--- Begin PASSAGE GIVEN ---

The Oro Denoro Mine is 10.2 kilometres northeast of Greenwood, at elevation 1066 metres on the divide between Eholt and Fisherman creeks. The property adjoins the Emma Mine (082ESE062) to the north. Access to these properties is about 0.6 kilometre southwest from Highway 3 by level gravel road along an old railway bed.

Production from Oro Denoro, in the period 1903 to 1917, totals 123,782 tonnes containing 116.5 kilograms of gold, 953.4 kilograms of silver, and 1690.6 tonnes of copper; this does not include several thousand tonnes of ore shipped to the Phoenix mill (082ESE020) in 1978.

The Oro Denoro mine is centrally located within a 2.4 kilometre long, north-south alignment of skarn deposits which includes the Emma and Jumbo (082ESE062) on the north and the Cyclops and Lancashire Lass (082ESE122) on the south. Mine development began at Oro Denoro in 1896 and by 1900 the underground workings consisted of a shaft 70 metres deep, and 240 metres of crosscuts and drifts. By 1908 an additional 40 metres of sinking and 20 metres of crosscutting was completed. The present mine workings cover an area of about four hectares in the central part of the claim.

--- End PASSAGE GIVEN ---
--- Begin RECORD SET ---

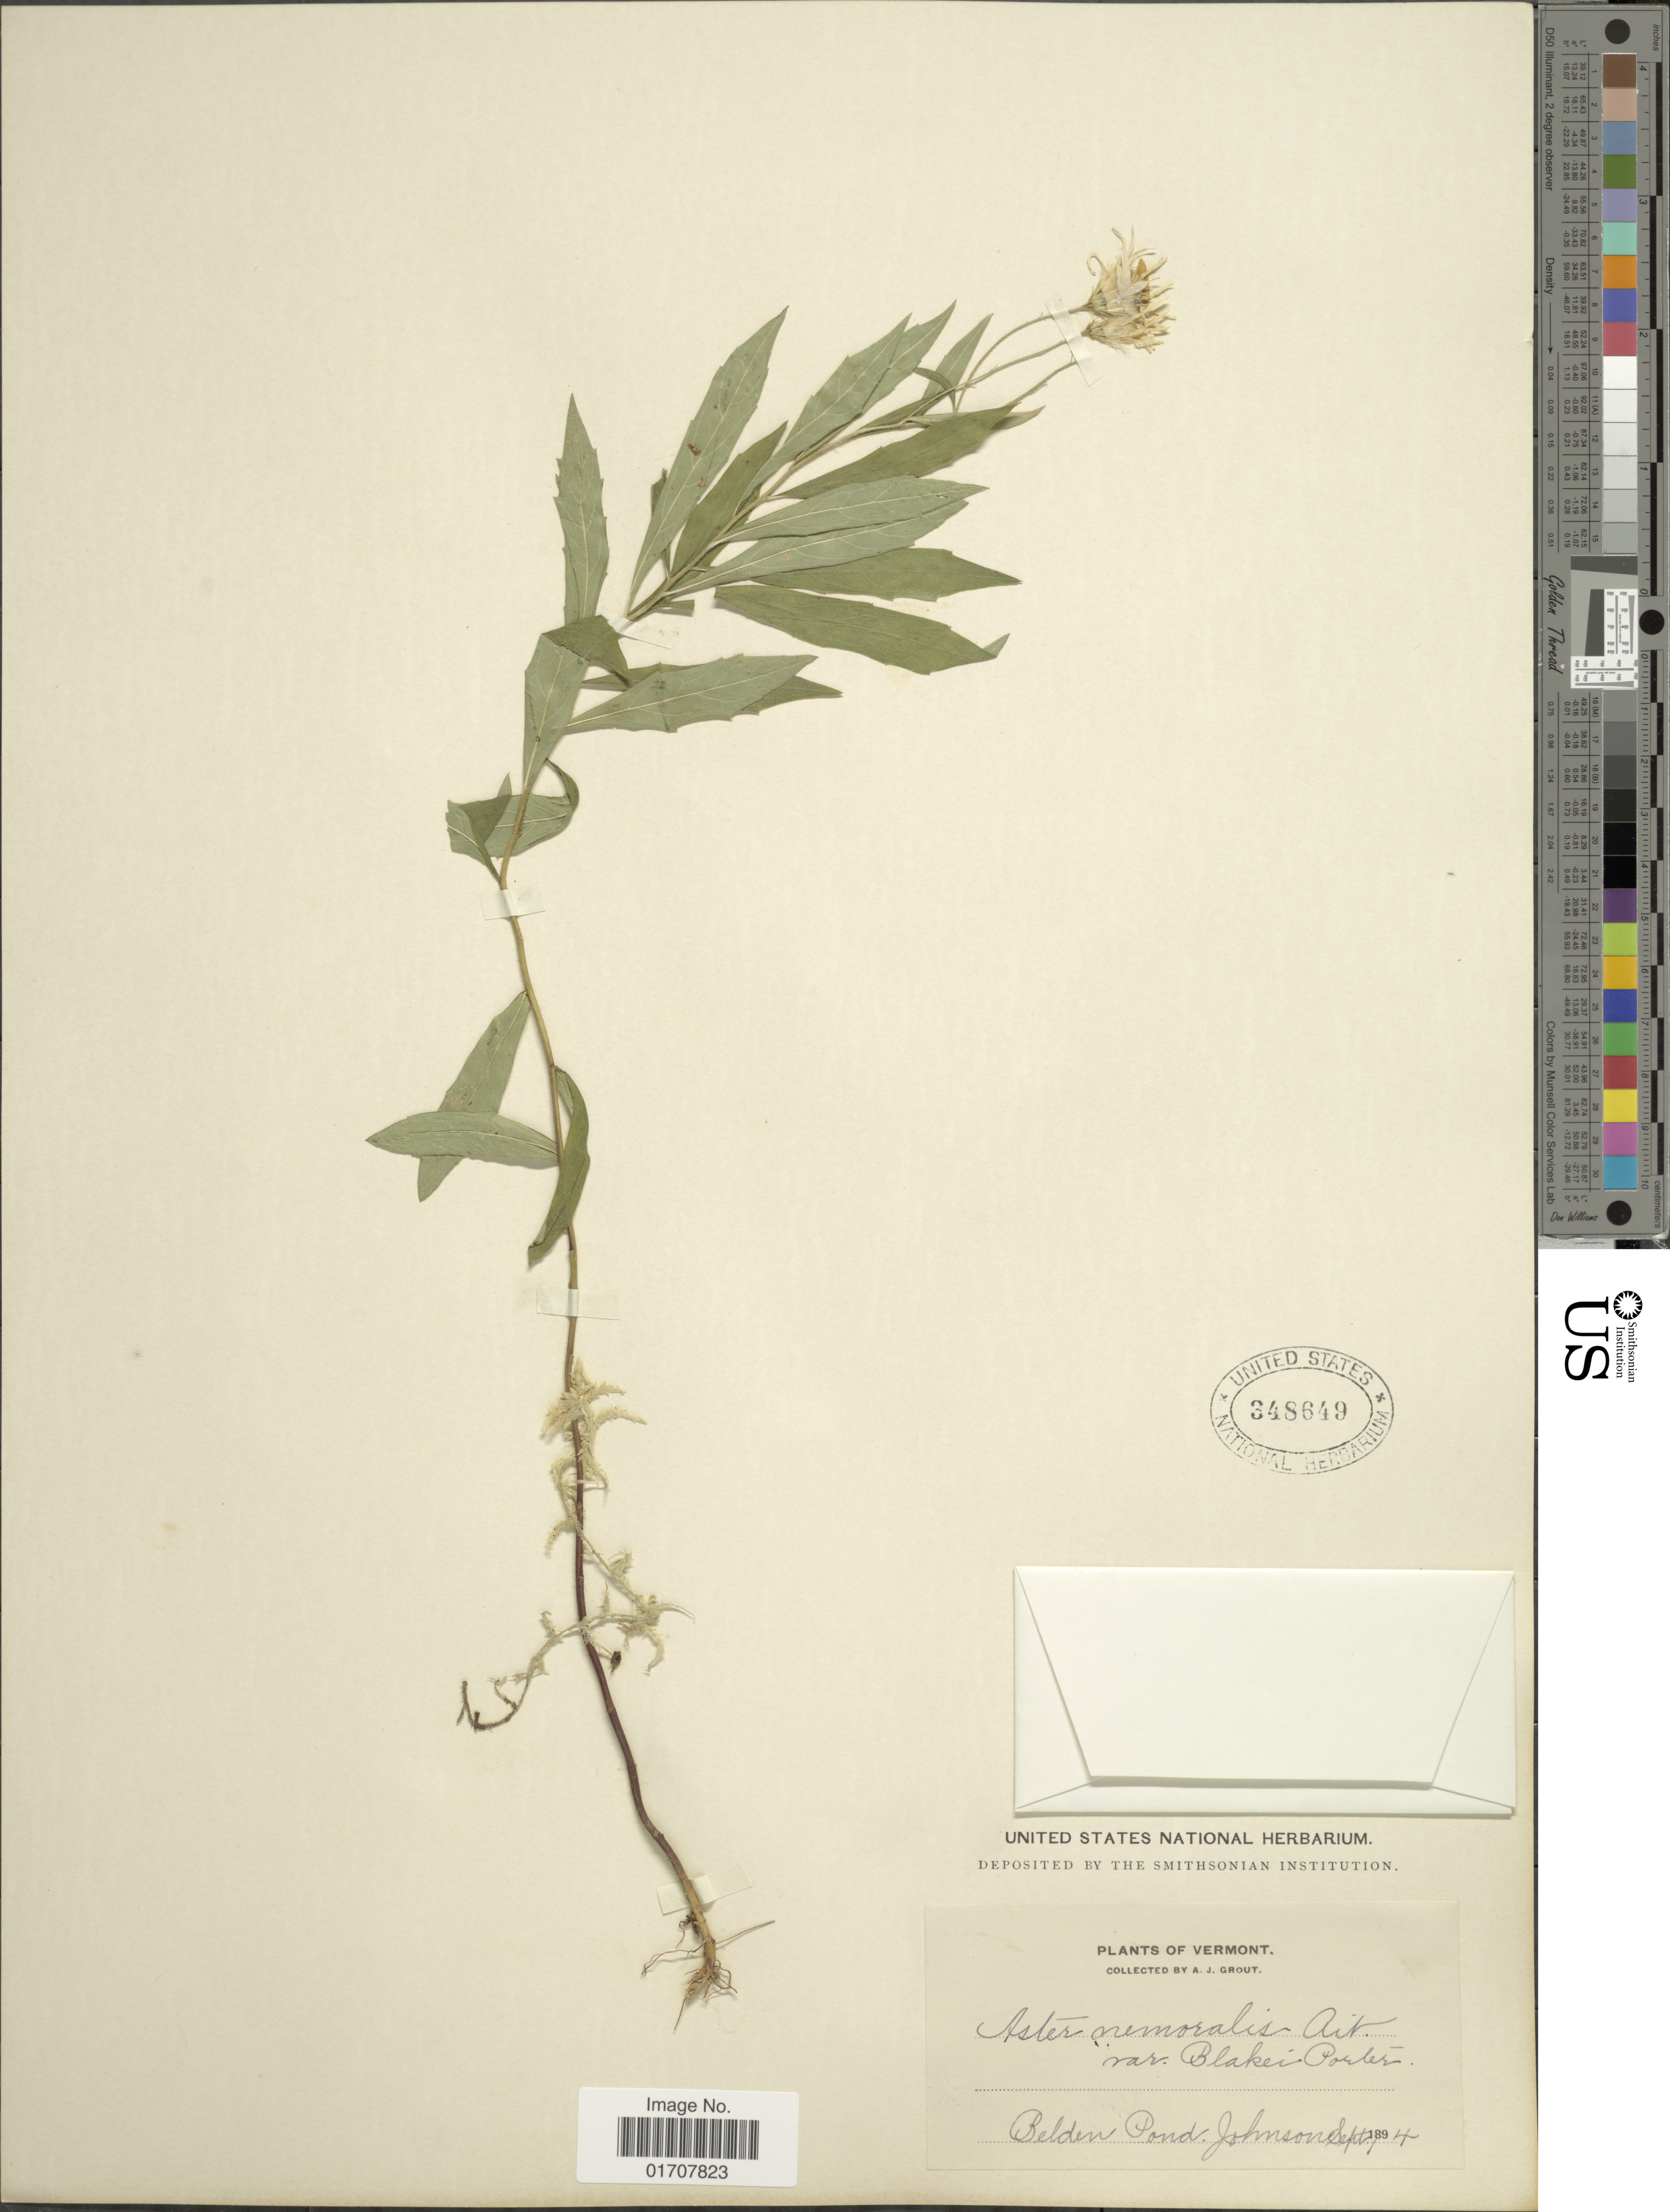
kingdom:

--- End RECORD SET ---
--- Begin RECORD SET ---

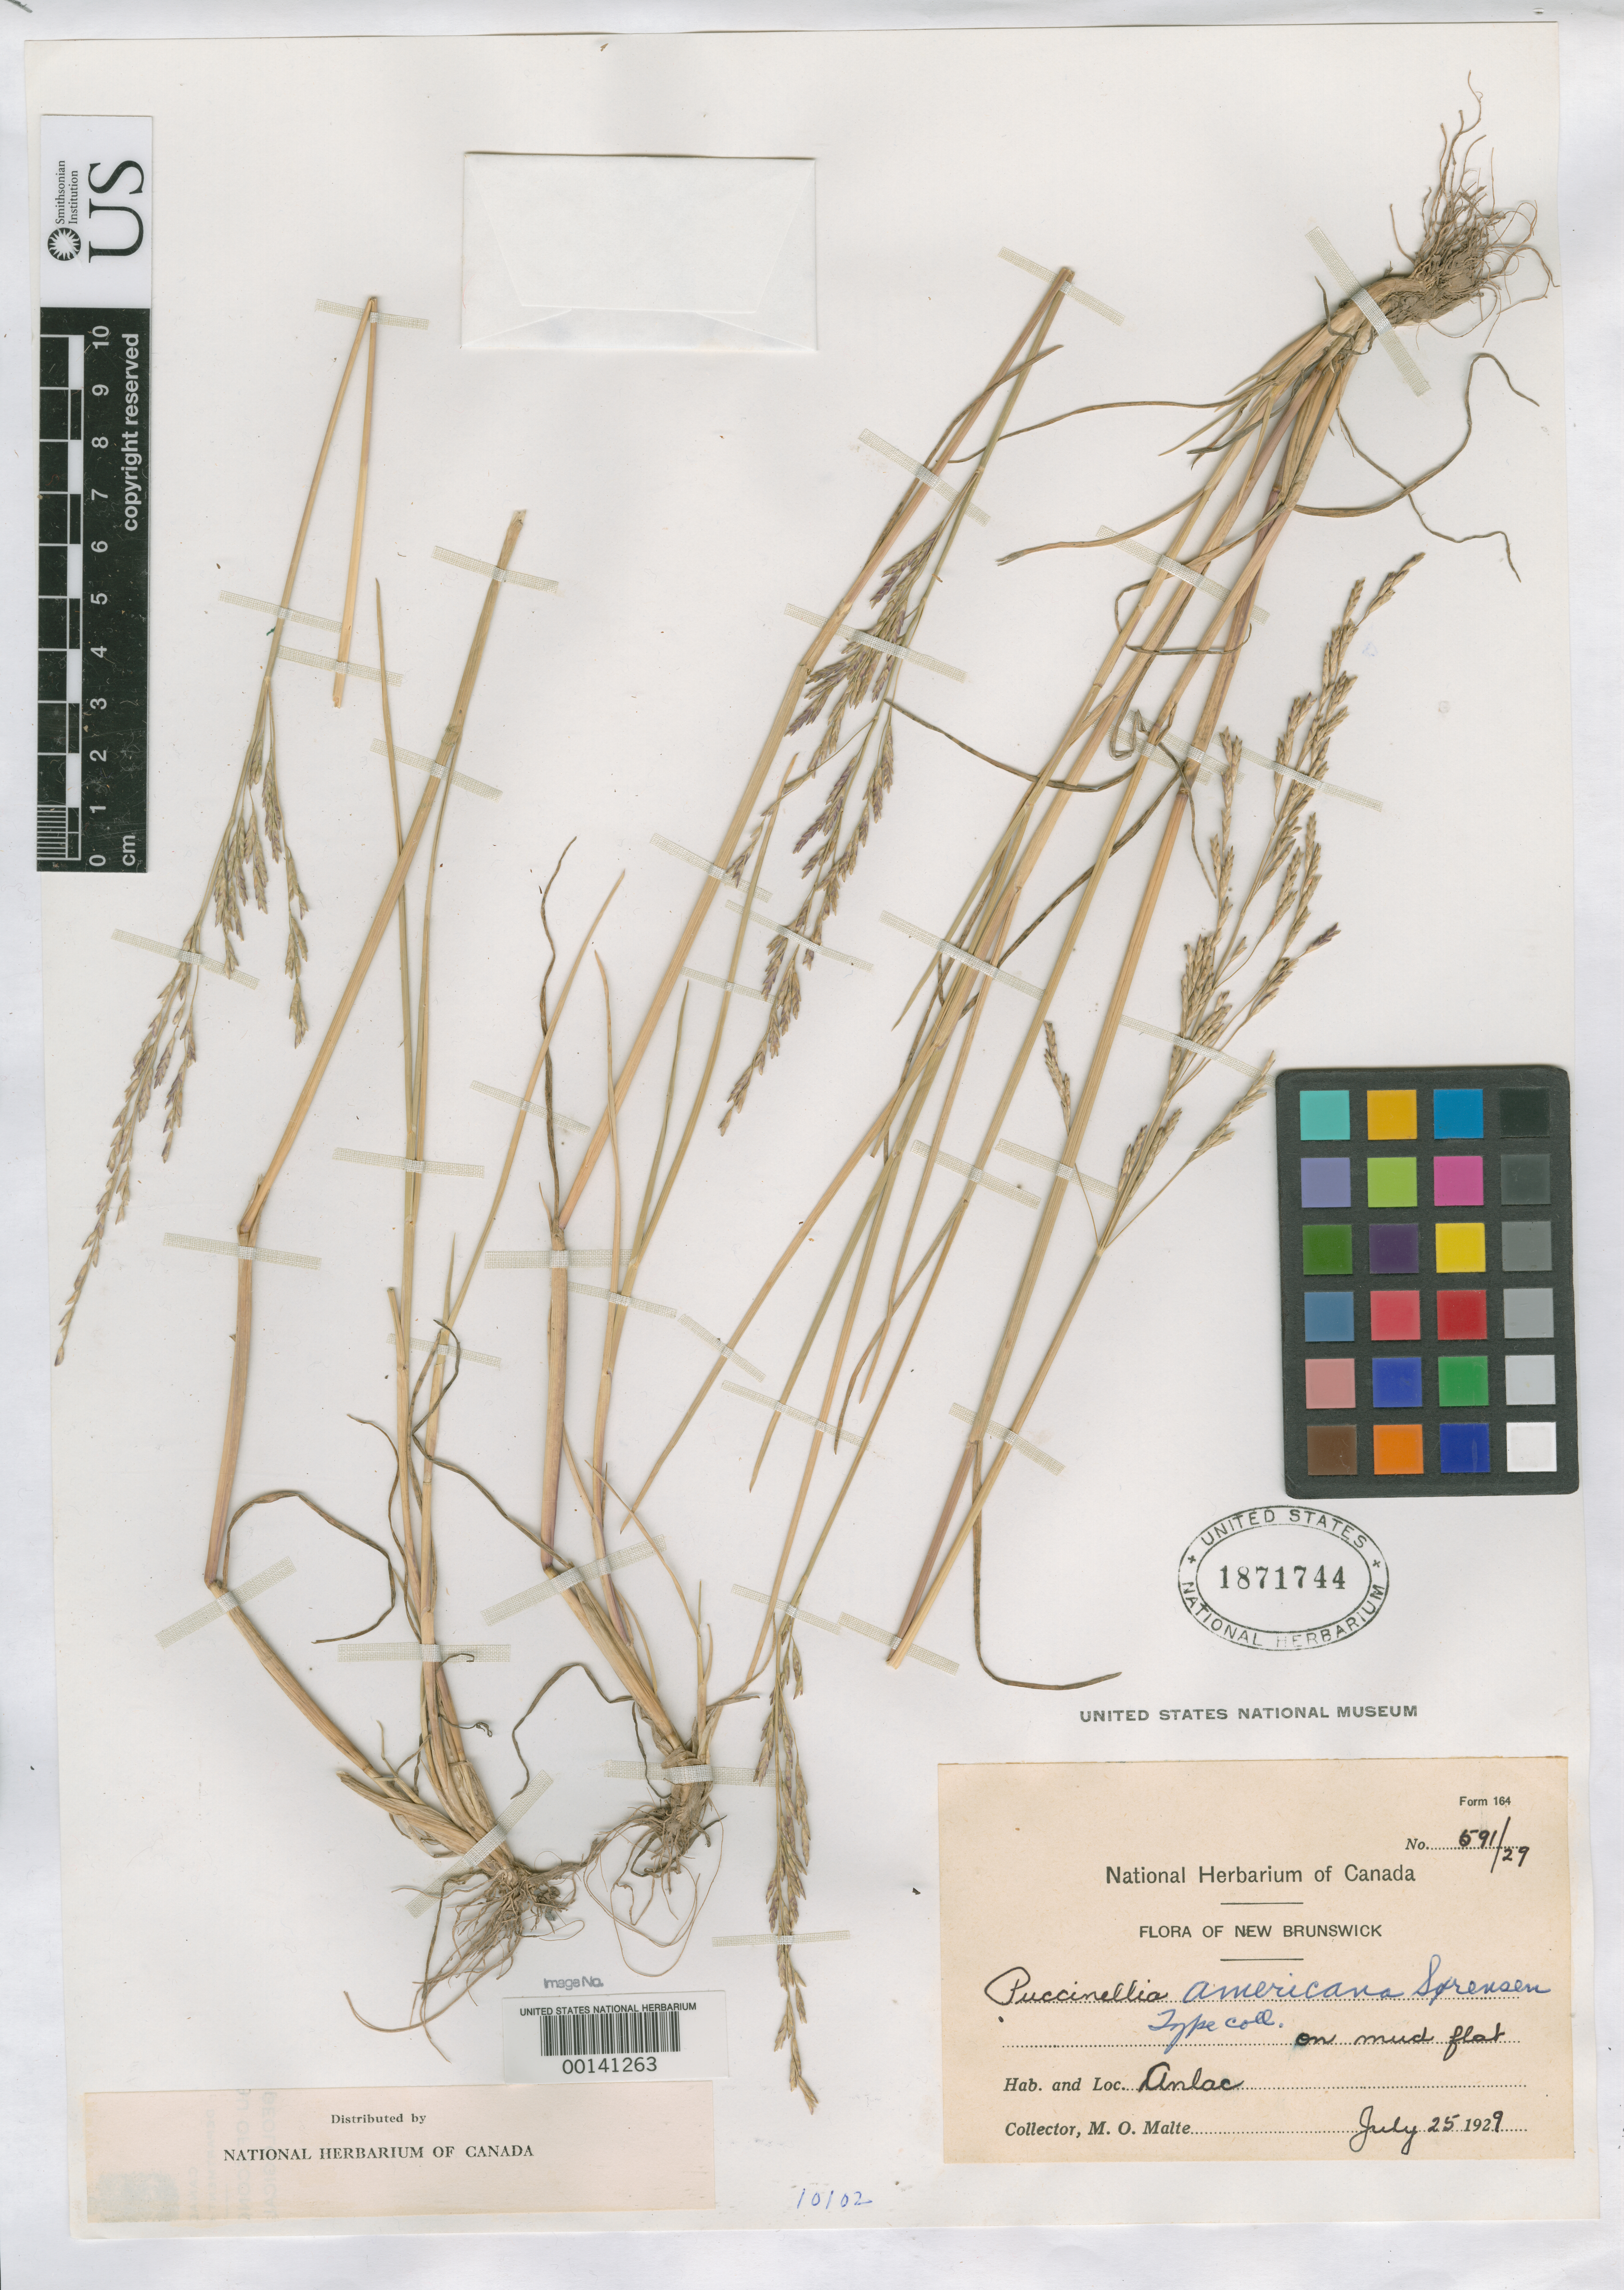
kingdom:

--- End RECORD SET ---

▶ _WRITTEN REQUEST_
Could you repeat, word for word, everything in the Oro Denoro Mine passage from "The Oro Denoro Mine is 10.2" down to "old railway bed."?

▶ _CORRECT OUTPUT_
The Oro Denoro Mine is 10.2 kilometres northeast of Greenwood, at elevation 1066 metres on the divide between Eholt and Fisherman creeks. The property adjoins the Emma Mine (082ESE062) to the north. Access to these properties is about 0.6 kilometre southwest from Highway 3 by level gravel road along an old railway bed.